Pour rendre son propos très concret, Pierre Viret établit une véritable typologie des larcins, dont le maître du dialogue, Daniel, s’empresse de dire qu’«[…] il serait impossible, je ne dis pas seulement de les raconter toutes, mais seulement la moitié.» (p. 604) Pierre Viret donne alors des exemples concrets de larcins qu’il range en catégories; dans cette liste, il est notamment question de sacrilèges, de larcins commis envers les jeunes enfants, de larcins louables, de larcins envers le bétail, de faux-monnayeurs et de jeux d’argent. Toutes choses qui (malheureusement!) n’ont pas perdu de leur actualité…

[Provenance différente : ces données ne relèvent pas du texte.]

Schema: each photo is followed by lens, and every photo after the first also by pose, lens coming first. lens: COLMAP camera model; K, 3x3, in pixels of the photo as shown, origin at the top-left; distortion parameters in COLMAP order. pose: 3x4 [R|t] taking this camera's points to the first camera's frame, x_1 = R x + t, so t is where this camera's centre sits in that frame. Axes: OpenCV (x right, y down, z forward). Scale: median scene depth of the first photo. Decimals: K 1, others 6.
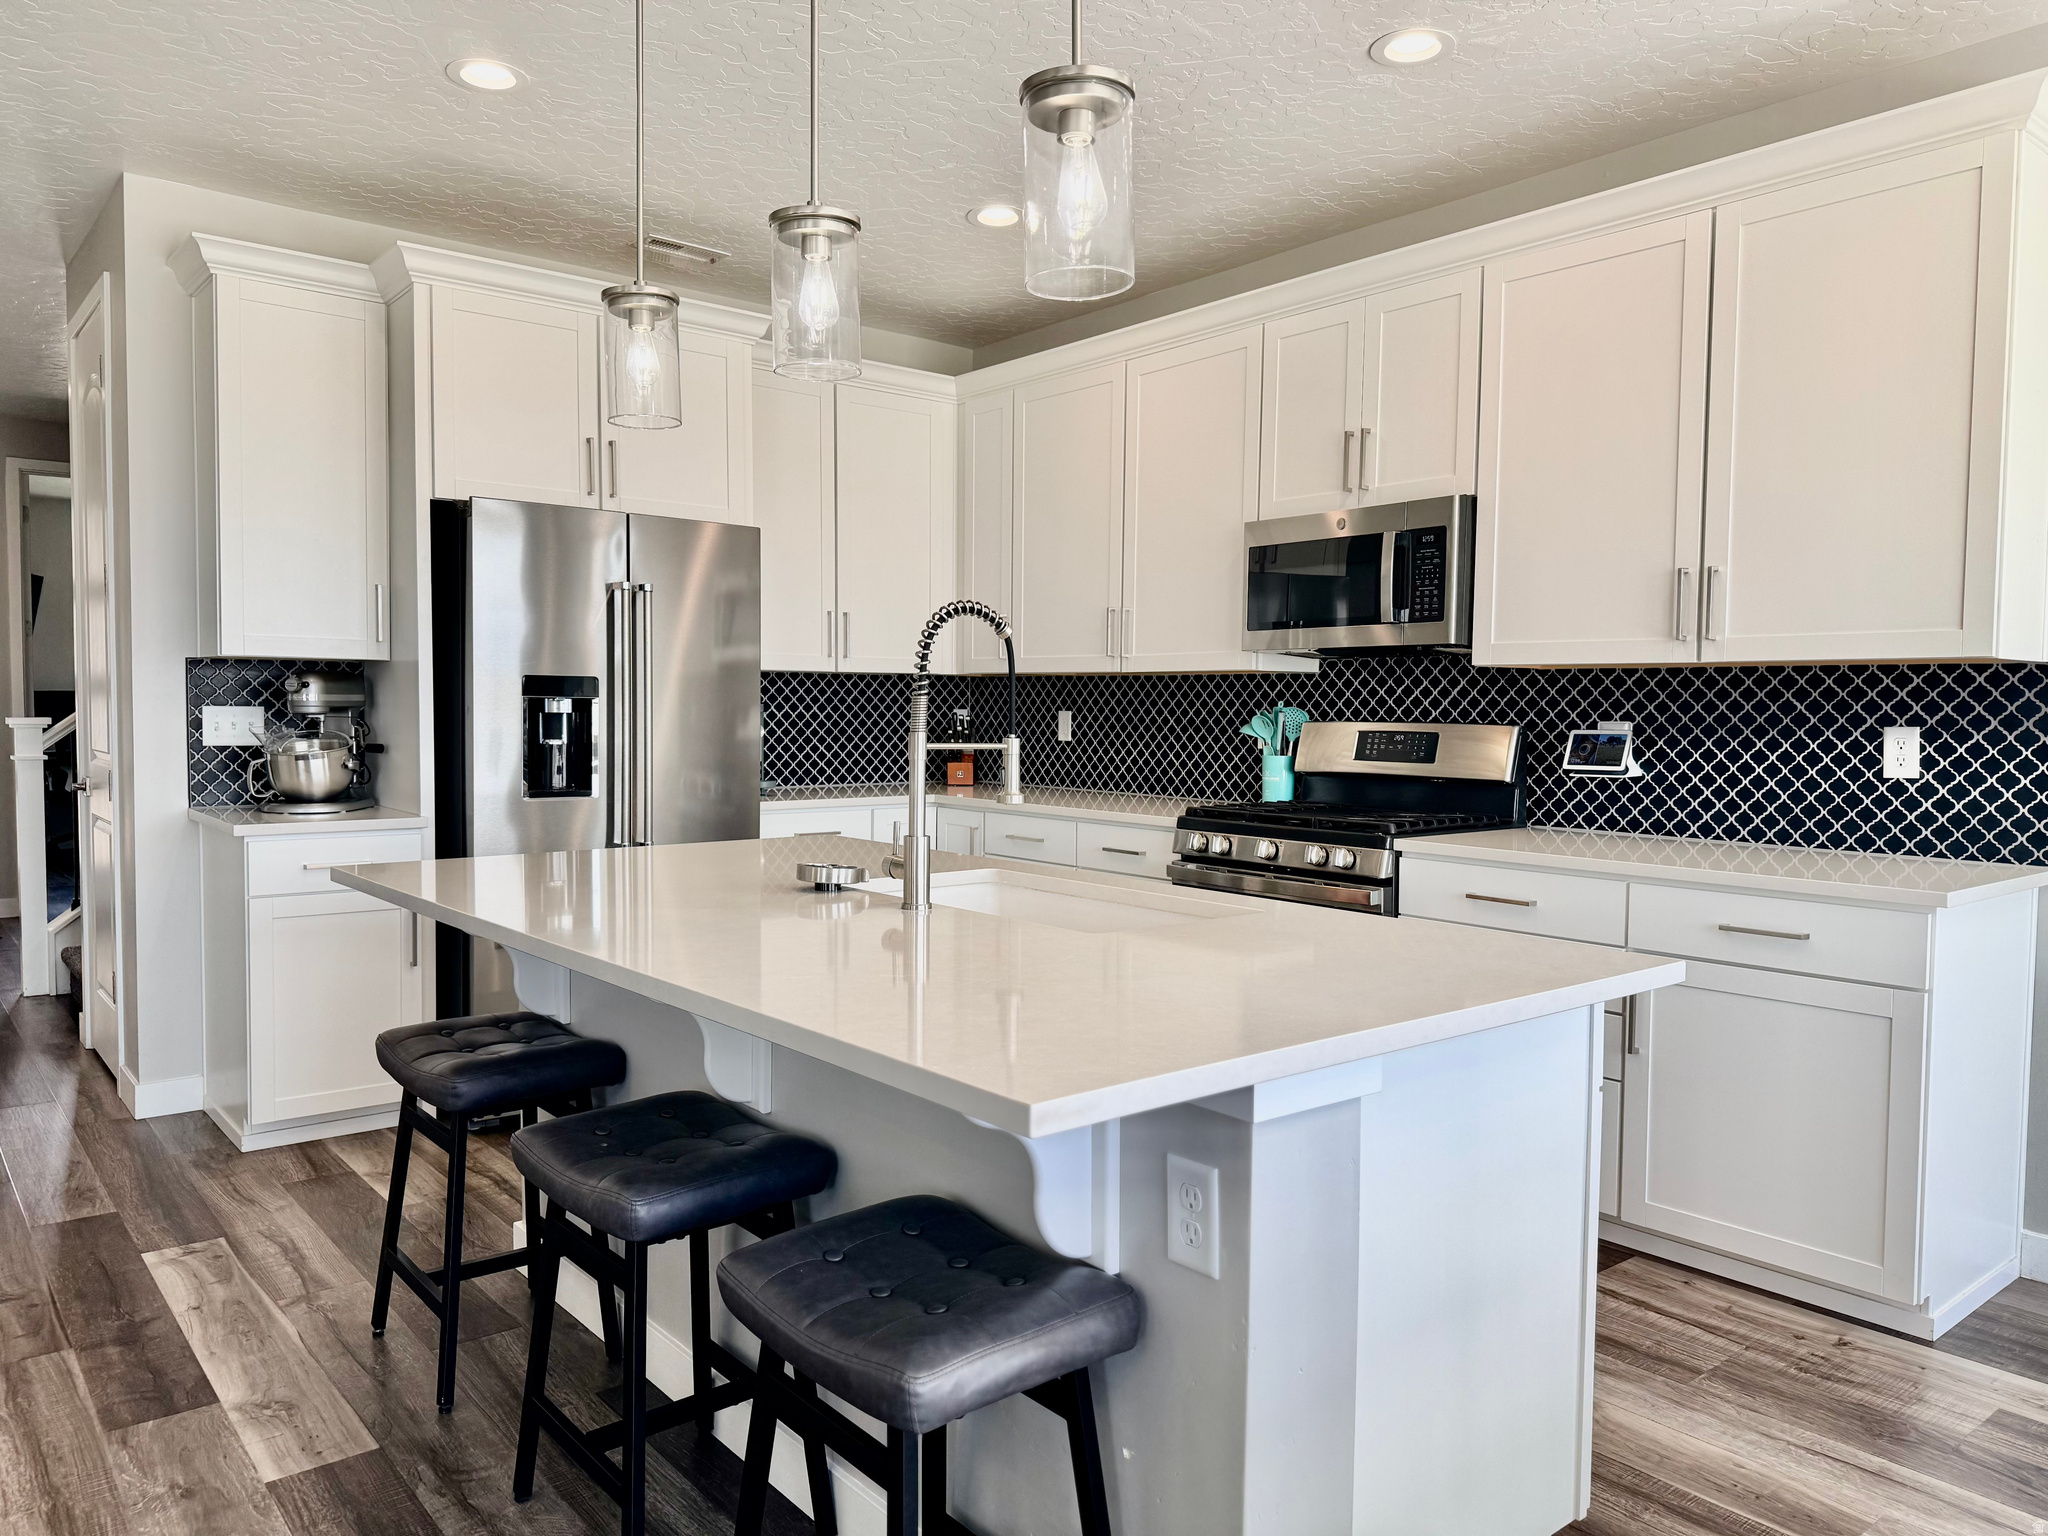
lens RADIAL K [[1436.3, 0, 1028.6], [0, 1436.3, 765.6], [0, 0, 1]] dist [0.037878, -0.038225]
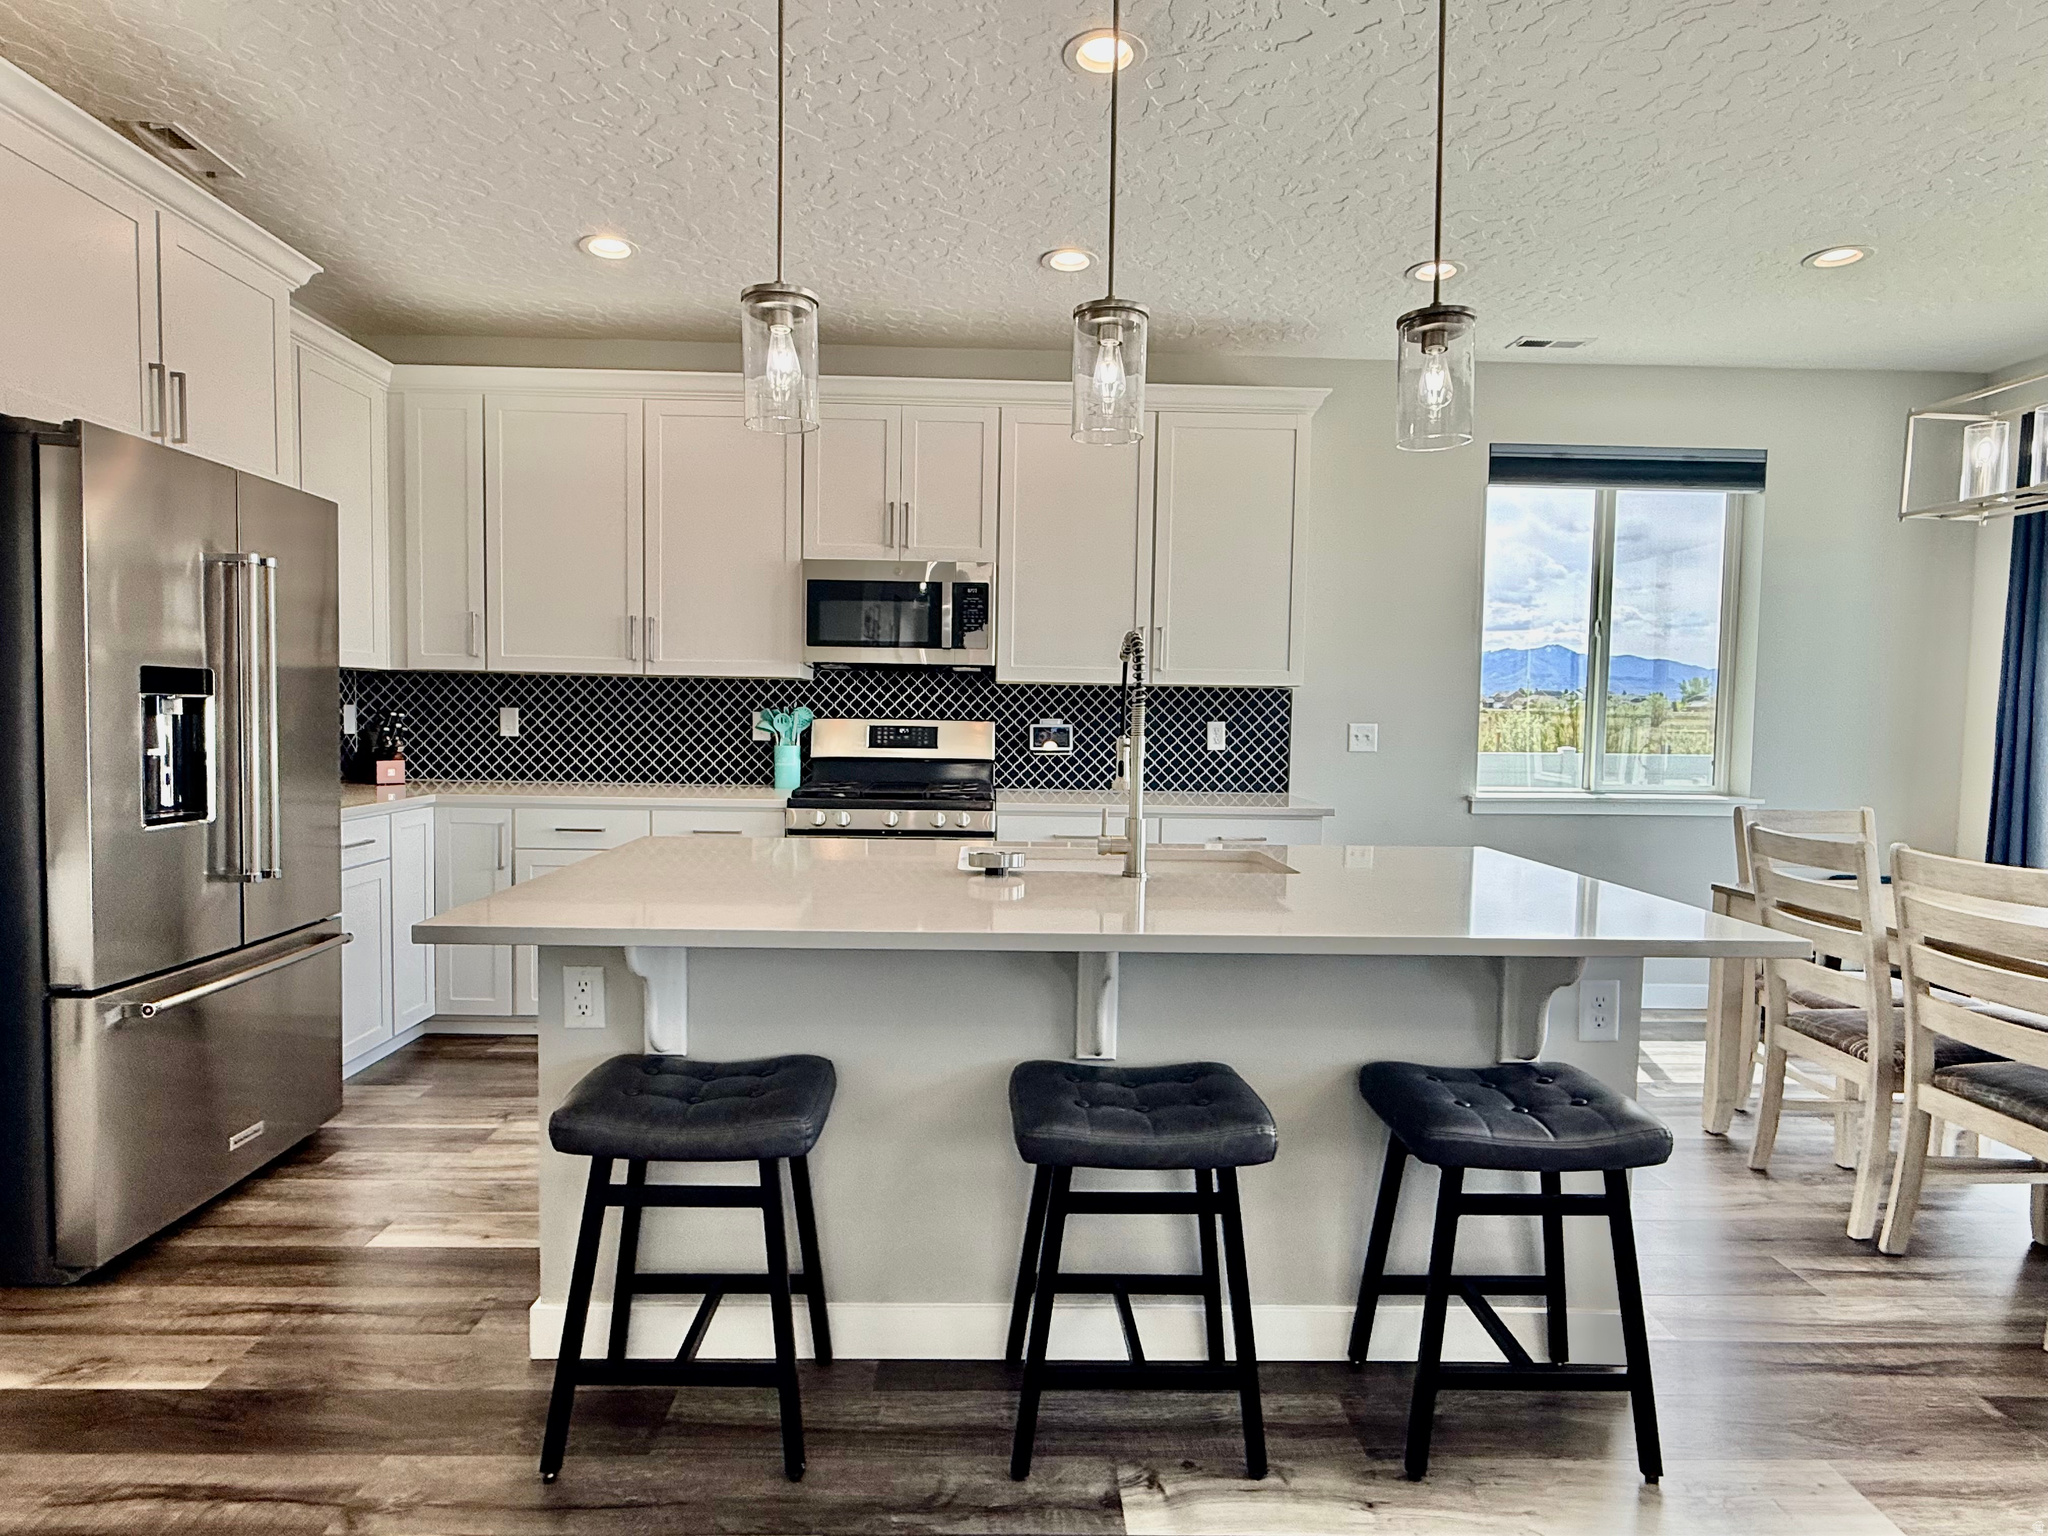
lens RADIAL K [[1106.2, 0, 1010.1], [0, 1106.2, 763.0], [0, 0, 1]] dist [0.002804, -0.002261]
pose [[0.617942, -0.039317, 0.785240, -0.525537], [0.022642, 0.999225, 0.032213, -0.020654], [-0.785897, -0.002126, 0.618353, 0.278084]]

Je l’ai déjà relevé, je le redis: contrairement à ce qu’on peut imaginer de prime abord, l’intérêt de l’ouvrage n’est pas qu’historique. Aujourd’hui encore, au XXIe siècle, on peut se laisser édifier en lisant le commentaire du Décalogue de Pierre Viret. En cette année anniversaire, c’est ce que je souhaite aux lecteurs de La Nation.

 

NOTES:

1 Pierre Viret, Instruction chrétienne, tome deuxième, édition établie, présentée et annotée par Arthur-Louis Hofer, L’Age d’Homme, Lausanne 2009.